Technology can help productivity or hinder it—it all depends on how you use it. And if you don’t use technology the right way, it can act as a shortcut to overwhelm.
If you’re not sure if technology is helping or hurting your productivity, here are a few questions you might want to ask:
- Does technology make you feel more stressed out than relieved?
- Do you ever “lose time” with technology? For example, do you ever pick up your phone to answer an email—only to look at the clock an hour later and realize you’re still on your phone?
- Do you find that technology distracts you throughout the day?
- Are you ever tempted to check technology (like your phone, social media profiles, or email)—even when you’re supposed to be working on another project?
- Do you use technology even when you don’t plan to (so, for example, on nights and weekends)?
- Do you check your devices first thing when waking up and/or right before you go to sleep?
- Do you spend a significant time responding to messages, alerts, and notifications on your various devices?
If you answered “yes” to most of those questions, chances are, technology is hurting your productivity—and adding to your feelings of overwhelm as a result.
If your relationship with technology is hindering your productivity instead of getting things done, there are steps you can take to get your tech use back under control (and minimize feelings of overwhelm in the process):
Put your phone in another room
Of all the technology you use, your phone is likely the biggest productivity killer—even when you’re not on it. A recent study found that having your phone nearby significantly decreases performance and cognitive ability—even when the phone is turned off.

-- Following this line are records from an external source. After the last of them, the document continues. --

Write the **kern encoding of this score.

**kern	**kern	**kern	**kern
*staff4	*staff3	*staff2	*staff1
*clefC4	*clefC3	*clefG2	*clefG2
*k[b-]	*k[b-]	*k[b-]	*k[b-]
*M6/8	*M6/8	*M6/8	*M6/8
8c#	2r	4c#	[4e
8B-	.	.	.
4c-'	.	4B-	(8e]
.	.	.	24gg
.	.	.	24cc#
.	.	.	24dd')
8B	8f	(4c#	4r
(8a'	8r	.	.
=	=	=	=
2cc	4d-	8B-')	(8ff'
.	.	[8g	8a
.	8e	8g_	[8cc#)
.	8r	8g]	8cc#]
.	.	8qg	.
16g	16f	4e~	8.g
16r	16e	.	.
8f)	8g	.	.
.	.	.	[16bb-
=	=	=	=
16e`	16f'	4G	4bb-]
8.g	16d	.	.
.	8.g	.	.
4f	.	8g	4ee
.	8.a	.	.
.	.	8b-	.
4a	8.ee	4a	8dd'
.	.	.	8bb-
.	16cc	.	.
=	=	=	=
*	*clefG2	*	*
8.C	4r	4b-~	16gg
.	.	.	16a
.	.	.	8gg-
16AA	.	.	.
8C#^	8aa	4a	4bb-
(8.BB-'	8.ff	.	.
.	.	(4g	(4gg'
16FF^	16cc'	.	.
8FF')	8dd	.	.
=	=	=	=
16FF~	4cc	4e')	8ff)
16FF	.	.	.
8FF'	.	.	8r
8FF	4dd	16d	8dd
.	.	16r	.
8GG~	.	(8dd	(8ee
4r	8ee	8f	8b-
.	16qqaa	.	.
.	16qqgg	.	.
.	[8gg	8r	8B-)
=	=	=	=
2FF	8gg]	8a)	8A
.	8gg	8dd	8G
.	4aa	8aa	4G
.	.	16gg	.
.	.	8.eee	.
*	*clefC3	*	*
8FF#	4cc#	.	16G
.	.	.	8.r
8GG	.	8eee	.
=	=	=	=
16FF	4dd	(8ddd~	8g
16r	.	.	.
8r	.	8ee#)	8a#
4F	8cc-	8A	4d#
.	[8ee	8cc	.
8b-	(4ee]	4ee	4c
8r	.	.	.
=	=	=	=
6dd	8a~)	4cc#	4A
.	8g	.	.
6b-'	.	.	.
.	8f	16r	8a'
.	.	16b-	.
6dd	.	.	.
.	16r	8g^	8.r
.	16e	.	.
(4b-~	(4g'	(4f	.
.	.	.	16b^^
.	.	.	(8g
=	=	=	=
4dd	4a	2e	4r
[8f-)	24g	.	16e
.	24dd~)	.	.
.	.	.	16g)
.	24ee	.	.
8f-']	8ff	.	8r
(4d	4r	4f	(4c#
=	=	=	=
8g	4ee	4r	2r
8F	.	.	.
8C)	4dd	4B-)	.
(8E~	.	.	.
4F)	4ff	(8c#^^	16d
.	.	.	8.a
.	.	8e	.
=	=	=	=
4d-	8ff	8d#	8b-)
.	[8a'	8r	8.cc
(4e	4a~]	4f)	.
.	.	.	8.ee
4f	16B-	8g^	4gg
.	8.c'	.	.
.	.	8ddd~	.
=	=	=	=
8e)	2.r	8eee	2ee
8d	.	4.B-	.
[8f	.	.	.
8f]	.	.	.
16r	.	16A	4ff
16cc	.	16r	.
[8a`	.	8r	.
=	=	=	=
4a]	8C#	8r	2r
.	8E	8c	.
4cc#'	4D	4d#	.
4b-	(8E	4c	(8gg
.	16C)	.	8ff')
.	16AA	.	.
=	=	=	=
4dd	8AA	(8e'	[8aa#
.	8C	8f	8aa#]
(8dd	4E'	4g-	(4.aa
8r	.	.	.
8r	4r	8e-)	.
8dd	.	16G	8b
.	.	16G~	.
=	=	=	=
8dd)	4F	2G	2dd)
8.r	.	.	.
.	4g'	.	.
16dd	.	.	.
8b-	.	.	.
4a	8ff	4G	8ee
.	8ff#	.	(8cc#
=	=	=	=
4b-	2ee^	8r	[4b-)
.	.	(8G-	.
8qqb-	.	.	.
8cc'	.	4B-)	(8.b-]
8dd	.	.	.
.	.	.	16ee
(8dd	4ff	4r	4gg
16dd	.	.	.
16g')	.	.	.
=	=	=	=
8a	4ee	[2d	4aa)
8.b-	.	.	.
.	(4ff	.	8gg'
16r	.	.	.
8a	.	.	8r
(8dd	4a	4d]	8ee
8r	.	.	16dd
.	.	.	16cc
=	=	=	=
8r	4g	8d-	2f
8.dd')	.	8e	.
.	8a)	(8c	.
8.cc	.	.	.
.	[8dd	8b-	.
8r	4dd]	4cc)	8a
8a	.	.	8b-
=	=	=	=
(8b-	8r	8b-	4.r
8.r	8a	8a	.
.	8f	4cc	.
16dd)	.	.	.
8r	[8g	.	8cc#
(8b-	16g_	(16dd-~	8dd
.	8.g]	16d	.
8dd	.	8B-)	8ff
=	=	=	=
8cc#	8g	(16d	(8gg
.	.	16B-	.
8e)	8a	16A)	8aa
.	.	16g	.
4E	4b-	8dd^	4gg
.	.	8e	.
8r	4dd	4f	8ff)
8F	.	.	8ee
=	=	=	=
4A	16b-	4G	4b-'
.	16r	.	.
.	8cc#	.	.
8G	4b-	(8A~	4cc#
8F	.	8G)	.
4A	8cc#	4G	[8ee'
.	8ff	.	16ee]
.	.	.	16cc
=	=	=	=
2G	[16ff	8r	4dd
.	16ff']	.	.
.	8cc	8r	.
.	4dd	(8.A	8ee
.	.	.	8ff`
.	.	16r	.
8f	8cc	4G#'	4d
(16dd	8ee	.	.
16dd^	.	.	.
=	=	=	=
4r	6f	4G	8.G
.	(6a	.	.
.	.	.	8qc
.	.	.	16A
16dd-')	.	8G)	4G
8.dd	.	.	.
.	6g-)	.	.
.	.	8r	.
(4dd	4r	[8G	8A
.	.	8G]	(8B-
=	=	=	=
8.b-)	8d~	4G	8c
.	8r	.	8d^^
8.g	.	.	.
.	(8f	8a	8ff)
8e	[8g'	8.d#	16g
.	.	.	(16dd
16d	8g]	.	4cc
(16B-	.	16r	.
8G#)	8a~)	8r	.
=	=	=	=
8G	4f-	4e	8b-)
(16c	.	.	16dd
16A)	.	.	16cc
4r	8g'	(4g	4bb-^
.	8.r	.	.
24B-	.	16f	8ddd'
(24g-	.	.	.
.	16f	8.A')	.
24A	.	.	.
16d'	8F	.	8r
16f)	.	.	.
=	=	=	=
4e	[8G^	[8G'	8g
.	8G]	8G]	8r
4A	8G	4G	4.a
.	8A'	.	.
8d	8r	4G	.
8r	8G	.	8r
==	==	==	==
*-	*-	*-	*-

That’s right—the mere presence of your phone is enough to tank productivity.
If you want to get more done, put your phone in the other room while you work. This will allow you to focus your attention on the task at hand, which will help you get more done throughout the day—and feel less overwhelmed as a result.
Turn off notifications
In the US, the average smartphone user receives 45.9 push notifications a day—and that doesn’t even account for text messages (people under the age of 45 send, on average, 85 or more texts per day).
That’s a lot of notifications—and if your phone is set to alert you every time one of those notifications comes through, you can expect a near-constant stream of interruptions throughout the day.
Not only do interruptions make it harder to get work done (it takes, on average, 23 minutes and 15 seconds to get back on a task following an interruption), they also make work feel a lot more overwhelming (one study found that after just 20 minutes of interrupted performance, workers reported higher levels of stress, frustration, and effort needed to complete a task).
If you must have your phone with you while you work, at the very least, switch off notifications.
Stick to one device at a time
If you’re the kind of person who flips through social media on your iPhone while working on your computer with your TV on in the background, STOP.
Research has shown that constantly switching between devices can damage the brain, lower IQ, and impact memory and cognitive function.
If you’re on your phone, be on your phone. If you’re working on the computer, work on the computer. If you’re watching a movie, watch the movie and put the phone away. Focusing on one device at a time will help keep your attention on the task at hand—and not feel overwhelmed with information coming from all your devices at once.